What’s wrong with the approach where everyone stores all the data?

what if you have more data than fits on one machine?
if everyone stores all the data, consistency is more expensive to maintain

Let’s store different partitions of data on different machines instead!

But now you lose fault tolerance… so let’s replicate it some!

This is called data partitioning or sharding. Sharding gives you:

increased capacity
increased throughput

Note

Choice of replication is usually orthogonal to how you choose to shard your data; in the notes below, we focus only on sharding and not replication.

Let’s consider a different sharding setup: where each machine acts as a primary for some part of the data, and the backup for some other set of data!

Now you have more than one shard per node.

How to Shard

How do we choose how to split up our data among the shards?

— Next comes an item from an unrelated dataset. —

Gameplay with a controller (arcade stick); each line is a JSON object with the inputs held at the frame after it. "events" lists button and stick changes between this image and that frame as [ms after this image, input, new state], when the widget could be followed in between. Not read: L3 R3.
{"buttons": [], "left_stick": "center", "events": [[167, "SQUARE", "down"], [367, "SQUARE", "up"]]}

What makes a sharding strategy good?

Consider the following strategies:

randomly assigning data to nodes
- data is evenly distributed
- it’s hard to find where a specific piece of data is
assign all data to one node
- easy to find where a specific piece of data is
- data is very unevenly distributed
partition by key range
- easy to find where a specific piece of data is
- data can be unevenly distributed if keys are not evenly distributed
- we can make it more uniform by hashing the keys (and modulo num of shards)

key range partitioning

key hashing

But partitioning based on hash(key) % N causes problems… what if you add (or remove) a machine? Now everything is off, and you have to rebalance the whole keyspace across the new nodes! It might not just be moving data to the new machine - you have to move data between the old machines, too.

Drawback: too much data movement when N changes.

How do we move as little data as possible to achieve an even split? It turns out that the minimum movement possible is \(\frac{K}{N}\), where K is the number of keys and N is the number of machines.

We use a mechanism called consistent hashing to get this minimum movement!

Consistent Hashing

Think of the hash space as a ring, and each node has a position on the ring:

Now, we want to add a data point. We hash the key and it gives us a point on the ring - we then walk clockwise to find the next server on the ring. The key lives on that server! Additionally, to do some replication, the key lives on the next couple servers along the ring, too:

(in Dynamo it’s a little more complicated, each key has a preference list that is greater than the replication factor)

Adding Nodes

Now, when we add a new node, we only have to move the keys along the ring in the range between the previous node and the new node (e.g. adding M5 below moves the keys between 48-60 to M5 from M1).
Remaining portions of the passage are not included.